Cependant, dès qu’ils reviennent à des positions plus réalistes et plus raisonnables, ils sont légitimement désignés pour conduire la lutte de l’émancipation totale des hommes de couleur libres et de l’abolition de l’esclavage. Nous partageons l’analyse de Robin Blackburn (in l’esclavage, la colonisation, et après…, sous la direction de Patrick Weil et Stéphane Dufoix, 2005 p. 189) lorsqu’il souligne que : « Les recherches qui minimisent ou ignorent le rôle des Noirs libres et des esclaves dans le mouvement abolitionniste et dans le processus d'émancipation se concentrent généralement sur les cas britannique et nord-américain. Non seulement cette approche est fausse pour ces cas, mais elle le serait encore plus si on l'appliquait à Saint-Domingue et Haïti, au début du cycle d'émancipation, ou à Cuba et au Brésil à son achèvement. » De ce fait, il ne semble pas exagérer d’affirmer que ce sont les hommes de couleur libres qui ont, pour leur propre bien, accompagné les soulèvements des esclaves. Et, au lendemain du départ des colons d’Haïti ou après la promulgation du texte relatif à l’abolition de l’esclavage dans les départements d’outre-mer de la Guadeloupe, de la Guyane, de La Martinique et de la Réunion, ce sont ces hommes de couleur libres qui ont redonné un souffle nouveau à ces anciennes terres dotées d’une vie culturelle à peine rudimentaire. Ils ont constitué, avec les blancs qui sont restés dans les départements français d’outre-mer, les nouvelles élites que l’on allait retrouver au levier de commande de toute la société néocoloniale.

Nous n’avons pas cru judicieux de traiter du sort des esclaves dans cette partie

coloniale. D’abord, pour les raisons de considérations juridiques que nous avons mentionnées : Blancs (grands blancs, petits blancs, engagés), hommes de couleur libres, d’un côté, esclaves, de l’autre, ne sont pas soumis au même code juridique.

Ensuite, eu égard à la complexité du trafic des esclaves, du mode vie de ceux-ci, de la manière dont ils sont traités, il n’eut pas été possible de rendre compte de manière valable de ses différentes facettes, même sans aucune prétention à l’exhaustivité.

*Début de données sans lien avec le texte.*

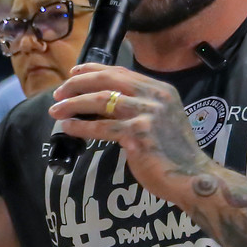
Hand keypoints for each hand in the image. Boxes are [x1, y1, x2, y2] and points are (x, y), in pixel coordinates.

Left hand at [47, 63, 218, 201]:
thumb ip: (138, 105)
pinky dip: (81, 127)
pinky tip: (68, 128)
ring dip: (73, 105)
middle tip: (58, 94)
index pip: (120, 72)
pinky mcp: (139, 134)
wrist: (191, 176)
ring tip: (55, 111)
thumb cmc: (173, 150)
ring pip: (101, 101)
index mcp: (160, 89)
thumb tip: (99, 102)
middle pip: (107, 81)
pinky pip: (102, 128)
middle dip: (78, 85)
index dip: (93, 70)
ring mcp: (148, 114)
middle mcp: (155, 96)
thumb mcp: (160, 118)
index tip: (72, 73)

Voilà pourquoi nous avons jugé utile de lui accorder un traitement à part. Il y sera question de la traite, de la marchandisation des esclaves (nous préférons ce mot à marchandisage ou à commercialisation réservés aux produits qui sont naturellement destinés à satisfaire les besoins des consommateurs dans le cadre d’une politique commerciale régulière.) Par ailleurs, les luttes séculaires des esclaves pour la liberté dénoncent la perception qu’ont les trafiquants des déportés en tant que biens meubles taillables et corvéables. Il serait difficile de rendre compte du marronnage qui est la résistance caractérisée des esclaves à leurs conditions, dans un simple développement consacré aux différents groupes présents dans la vie coloniale.

D’ailleurs, le Code noir ne les a pas considérés comme faisant partie des groupes en présence dans les colonies. En outre, leurs combats quotidiens contre l’état où ils sont réduits témoignent de leur refus d’être différents des autres hommes qui évoluent sur la scène coloniale, à quelque titre que ce soit.